[Before and after comparisons]

§ §

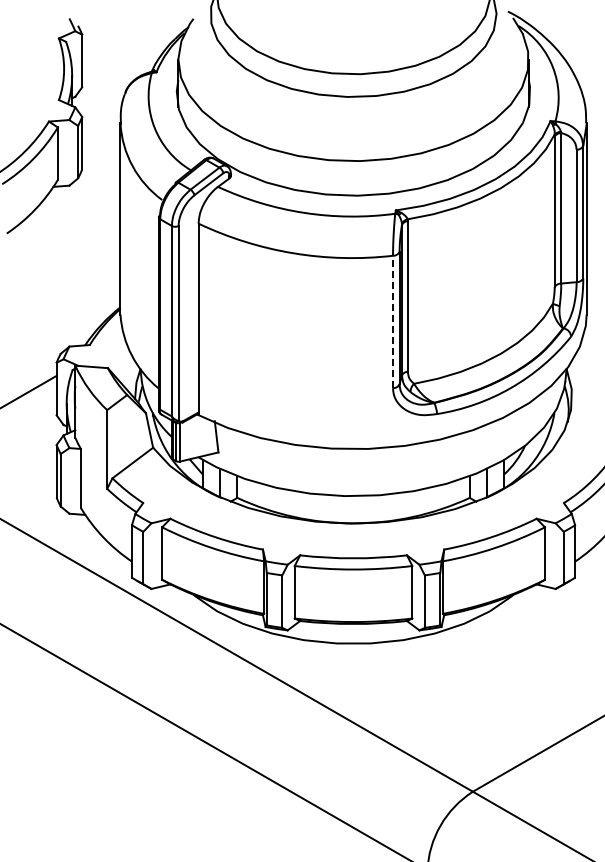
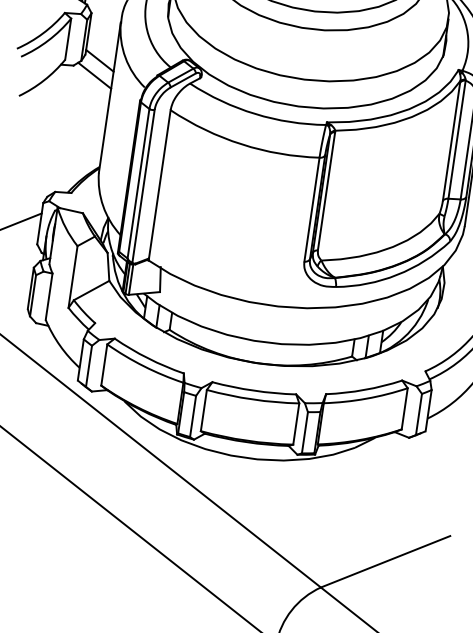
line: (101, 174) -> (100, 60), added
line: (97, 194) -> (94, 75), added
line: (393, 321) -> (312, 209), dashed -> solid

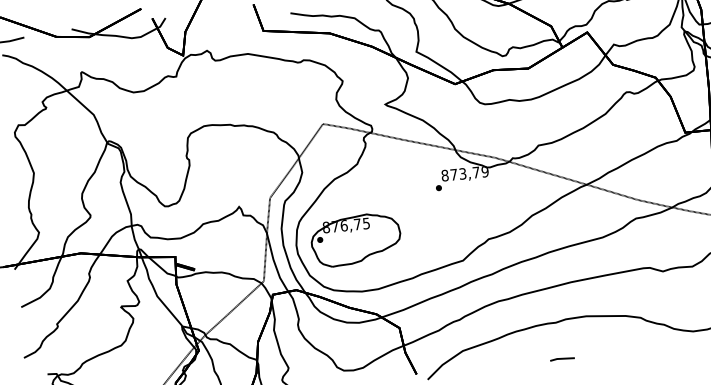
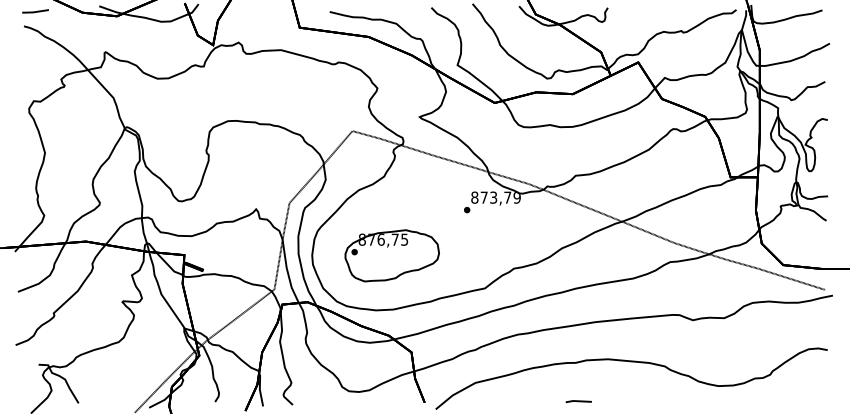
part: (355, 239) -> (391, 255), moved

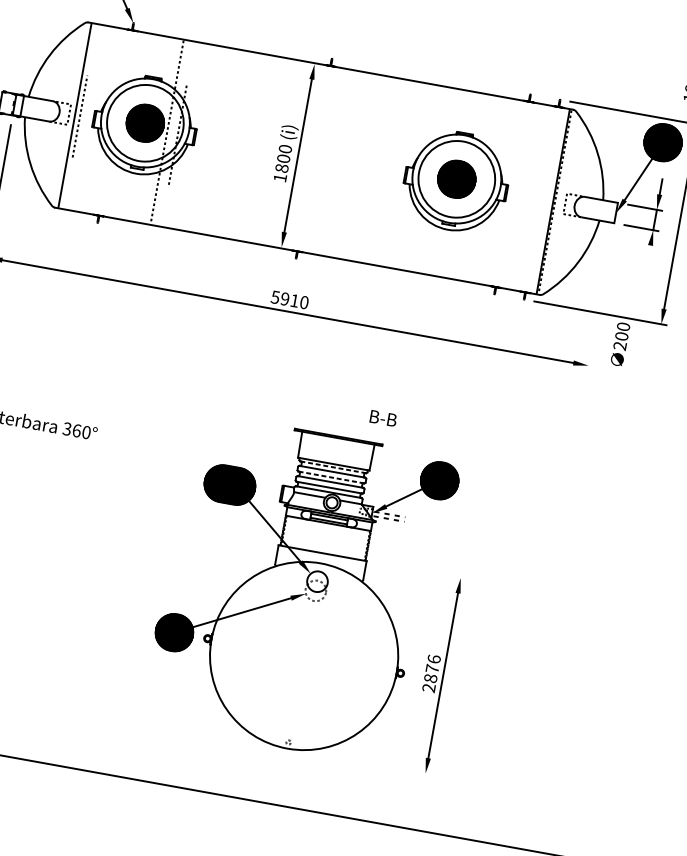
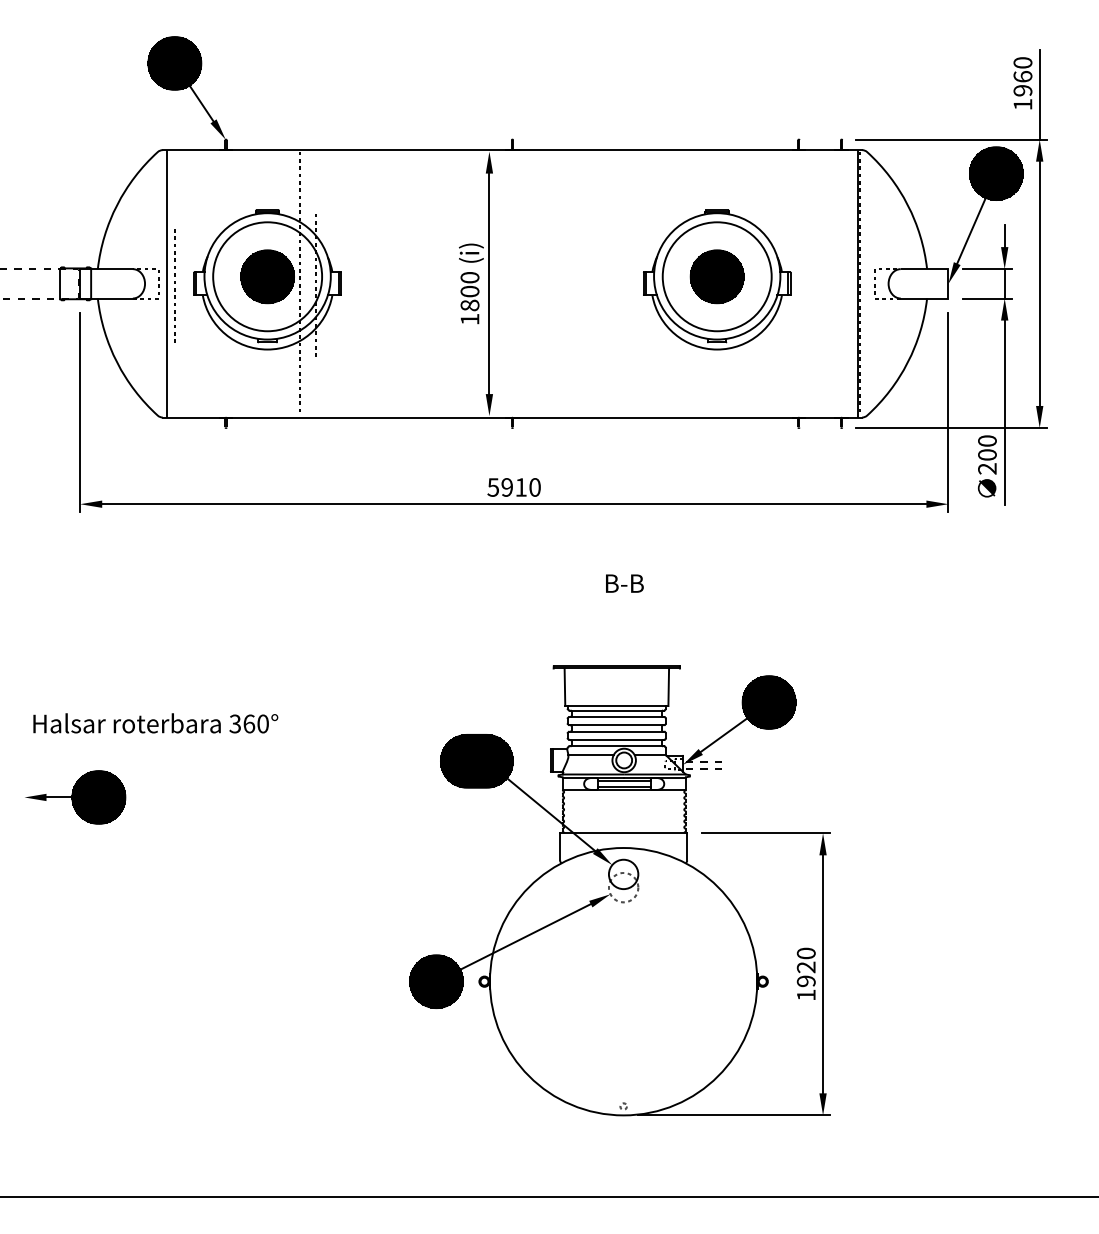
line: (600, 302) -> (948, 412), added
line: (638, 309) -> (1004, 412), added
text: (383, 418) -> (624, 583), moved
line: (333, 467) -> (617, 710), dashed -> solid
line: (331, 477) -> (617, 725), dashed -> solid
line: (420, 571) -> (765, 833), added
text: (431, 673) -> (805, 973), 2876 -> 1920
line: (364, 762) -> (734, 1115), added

§ §

Job item ->
Among the lines above, the ones holding the word "dashed" must be counted; only that count is to be given.

Expected answer ->
3